On the flip side, we have seen a bounce in the Infrastructure and Transactions revenues. The Transactions revenues have the greatest potential to grow over the medium term as different payment providers grow and / or come into existence. Having said that, our growth expectations are minimal. We bought the shares when it had a market cap of $59m (currently $69m) and $21.5m of cash on the balance sheet. That gives an Enterprise Value of $37.5m. In the last 12 months, the company has generated $13.1m of Free Cash Flow, putting it on a multiple of 2.9x. The reason for this improvement in cash flow is cost cutting from management. This lower cost base is needed in order to maintain the business as a going concern because of the fall in Collaborate revenues. Overall, we aren’t expecting much (if any) growth but due to the valuation we believe we have limited downside. The company won new contracts in the Infrastructure and Transaction segments in the last half, if that continues there could be upside. However, until those come through, it will remain a small position for us.
The key risk in buying the shares is that we may be underestimating the future decline in Collaborate and / or the ability for the other products to grow and offset that decline.
EVZ Limited
EVZ is a low margin engineering services business that operates across the energy and resources, as well as the building sectors. It’s not an overly exciting company but it has had a solid last two years. Revenue has grown.
Source: Company Filings
In turn Free Cash Flow has been strong (with the exception of June 2023).
Source: Company Filings, Author’s calculations
This has meant cash has built up on the balance sheet.
Source: Company Filings, Author’s calculations
This brings us to valuation. The current market cap is $19.4m and the company has net cash of $10.4m. Therefore, we are paying $9m for a business that has generated NPAT of $1.8m over the last 12 months (5x) and $4.3m in Free Cash Flow over the last 2 years.
The one negative from the result is the pipeline / backlog has dropped, however the company did state in the half year results that they expect that to grow as the currently the preferred provider on a number of contract opportunities.
With the cash on the balance sheet, we feel there is limited downside at this stage. The company is potentially leveraged to the shift to renewable energy and that could provide some upside if they win work and price it correctly. As a result, we feel the balance of risks is to the upside with the caveat that we may be wrong.
Having cash on the balance sheet does derisk both of these investments in the short term, but with small caps you always have to be aware that management teams love spending it and, in some instances, you just have to trust them not to blow it. Both Integrated Research and EVZ have indicated that they are looking at potential acquisitions, when and if these occur we will review them on that merits before making any decisions.

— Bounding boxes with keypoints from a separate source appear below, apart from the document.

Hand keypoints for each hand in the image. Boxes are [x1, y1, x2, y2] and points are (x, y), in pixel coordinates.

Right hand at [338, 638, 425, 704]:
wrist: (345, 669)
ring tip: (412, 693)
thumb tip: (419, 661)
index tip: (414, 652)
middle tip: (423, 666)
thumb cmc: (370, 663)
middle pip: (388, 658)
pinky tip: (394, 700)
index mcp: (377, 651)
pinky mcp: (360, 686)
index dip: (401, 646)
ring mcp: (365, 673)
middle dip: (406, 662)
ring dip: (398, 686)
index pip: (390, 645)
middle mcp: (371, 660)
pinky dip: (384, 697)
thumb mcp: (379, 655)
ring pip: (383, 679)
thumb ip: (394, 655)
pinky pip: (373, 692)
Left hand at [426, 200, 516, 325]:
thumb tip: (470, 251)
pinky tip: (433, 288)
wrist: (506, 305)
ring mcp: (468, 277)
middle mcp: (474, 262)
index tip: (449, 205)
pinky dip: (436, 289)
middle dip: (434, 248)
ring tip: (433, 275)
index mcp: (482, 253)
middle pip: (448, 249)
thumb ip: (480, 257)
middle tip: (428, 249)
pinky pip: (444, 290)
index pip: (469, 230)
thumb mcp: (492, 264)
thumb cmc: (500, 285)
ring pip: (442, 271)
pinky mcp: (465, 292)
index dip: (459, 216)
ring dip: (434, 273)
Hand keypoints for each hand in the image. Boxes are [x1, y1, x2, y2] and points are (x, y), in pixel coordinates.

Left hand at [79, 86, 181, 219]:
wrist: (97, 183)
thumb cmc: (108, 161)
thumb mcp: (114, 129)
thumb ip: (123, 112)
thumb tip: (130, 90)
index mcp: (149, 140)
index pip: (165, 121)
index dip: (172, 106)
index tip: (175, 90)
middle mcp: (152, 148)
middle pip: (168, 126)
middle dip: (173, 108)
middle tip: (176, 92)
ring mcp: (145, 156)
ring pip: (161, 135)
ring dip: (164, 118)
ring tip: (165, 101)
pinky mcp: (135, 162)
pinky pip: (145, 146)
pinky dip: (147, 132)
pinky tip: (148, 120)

As mentioned as the start, both of these are small positions as they are turnaround stories. In both cases, we would want to see further evidence of positive earnings momentum before making them more meaningful, particularly in the case of Integrated Research which still faces some structural headwinds.
Just a friendly reminder that none of the above is investment advice, it is factual commentary on a portfolio run by the author.
I'm looking at IRI as well. Do you know the reason for the massive receivables balance on the BS? It has started to comes down but it's highly unusual for a tech company.